UPDATE 2-Canada miner Lundin doubles down on copper with Chilean buy

(Recasts with analyst comment; context)

By Nicole Mordant

Oct 6 (Reuters) - Canada’s Lundin Mining Corp will buy Freeport-McMoRan Inc’s 80 percent stake in the Candelaria copper mining operation in Chile for at least $1.8 billion, more than doubling its copper output.

A potential sale had been rumored in the media for some time, but tax issues were said to have held up the deal.

“They were looking for a big project and they wanted to get more copper,” said Kerry Smith, an analyst at Haywood Securities in Toronto.

With the mine already in production, there was “a lot less risk to it,” he said.

The transaction is one of the biggest deals for a mining asset since Glencore Plc sold its Las Bambas copper asset in Peru to China’s MMG Ltd for $7 billion in a deal that closed in July.

Mining mergers and acquisitions have slowed to a crawl in the past year amid with a downturn in metals prices.

The transaction comes at a time when copper prices have fallen by a third since early 2011. The metal is currently one of the more divisive commodities among analysts, with opinions split over whether it will rally or lose ground during the rest of 2014.

Candelaria is expected to produce 156,000 tonnes of copper, 97,000 ounces of gold and 1.9 million ounces of silver in 2014. In 2013, Lundin produced nearly 117,000 tonnes of copper, along with zinc, lead and nickel at its operations in Portugal, Sweden, Spain, the Democratic Republic of Congo, Finland and the United States.

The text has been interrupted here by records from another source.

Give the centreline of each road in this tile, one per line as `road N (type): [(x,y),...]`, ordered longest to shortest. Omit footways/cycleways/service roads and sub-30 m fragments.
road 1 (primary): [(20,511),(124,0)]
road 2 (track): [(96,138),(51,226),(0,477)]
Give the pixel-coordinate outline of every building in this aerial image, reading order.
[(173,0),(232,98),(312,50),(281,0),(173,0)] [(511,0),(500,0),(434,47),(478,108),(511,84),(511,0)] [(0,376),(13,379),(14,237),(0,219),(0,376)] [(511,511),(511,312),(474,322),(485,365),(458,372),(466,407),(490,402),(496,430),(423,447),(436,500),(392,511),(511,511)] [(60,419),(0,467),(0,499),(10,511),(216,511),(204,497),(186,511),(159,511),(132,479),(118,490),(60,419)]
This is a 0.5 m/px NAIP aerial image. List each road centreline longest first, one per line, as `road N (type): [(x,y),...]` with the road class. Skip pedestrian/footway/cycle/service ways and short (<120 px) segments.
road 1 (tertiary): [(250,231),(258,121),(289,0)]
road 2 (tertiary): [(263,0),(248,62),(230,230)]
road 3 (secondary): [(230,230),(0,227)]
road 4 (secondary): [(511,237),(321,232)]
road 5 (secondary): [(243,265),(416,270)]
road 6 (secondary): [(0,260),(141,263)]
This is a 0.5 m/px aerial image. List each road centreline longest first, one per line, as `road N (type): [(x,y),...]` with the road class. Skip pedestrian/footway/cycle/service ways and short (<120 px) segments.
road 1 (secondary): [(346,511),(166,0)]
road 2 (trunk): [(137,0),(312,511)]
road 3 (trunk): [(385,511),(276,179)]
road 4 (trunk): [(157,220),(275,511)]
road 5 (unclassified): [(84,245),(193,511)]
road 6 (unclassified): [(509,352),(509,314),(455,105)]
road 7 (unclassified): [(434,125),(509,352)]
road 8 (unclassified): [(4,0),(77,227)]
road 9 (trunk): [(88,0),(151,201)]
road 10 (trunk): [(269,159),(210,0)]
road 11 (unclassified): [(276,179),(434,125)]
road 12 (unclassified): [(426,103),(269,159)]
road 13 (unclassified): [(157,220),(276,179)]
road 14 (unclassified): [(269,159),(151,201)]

Lundin’s purchase gives the diversified base metals mining company a foothold in the world’s top copper-producing country.

“This transaction further enhances our company by providing increased operational and geographic diversification,” said Paul Conibear, Lundin’s president and chief executive.

For Freeport, an Arizona-based copper and gold miner as well as an oil and gas producer, the sale is an opportunity to reduce its high debt levels, which total more than $20 billion.

Freeport CEO Richard Adkerson said the company remained committed to Chile and to its other global copper assets.

Lundin is financing the cash acquisition in part by selling a stream of 68 percent of Candelaria’s gold and silver production to Franco-Nevada Corp for an upfront payment of $648 million.

In addition, Lundin has agreed to pay $200 million, calculated as 5 percent of net copper revenues in any year over the next five years during which the average realized copper price exceeds $4 per pound. Copper traded on Monday at $3.04 a pound.

It is also raising $1 billion in new senior secured debt and about $600 million in equity financing in connection with the deal.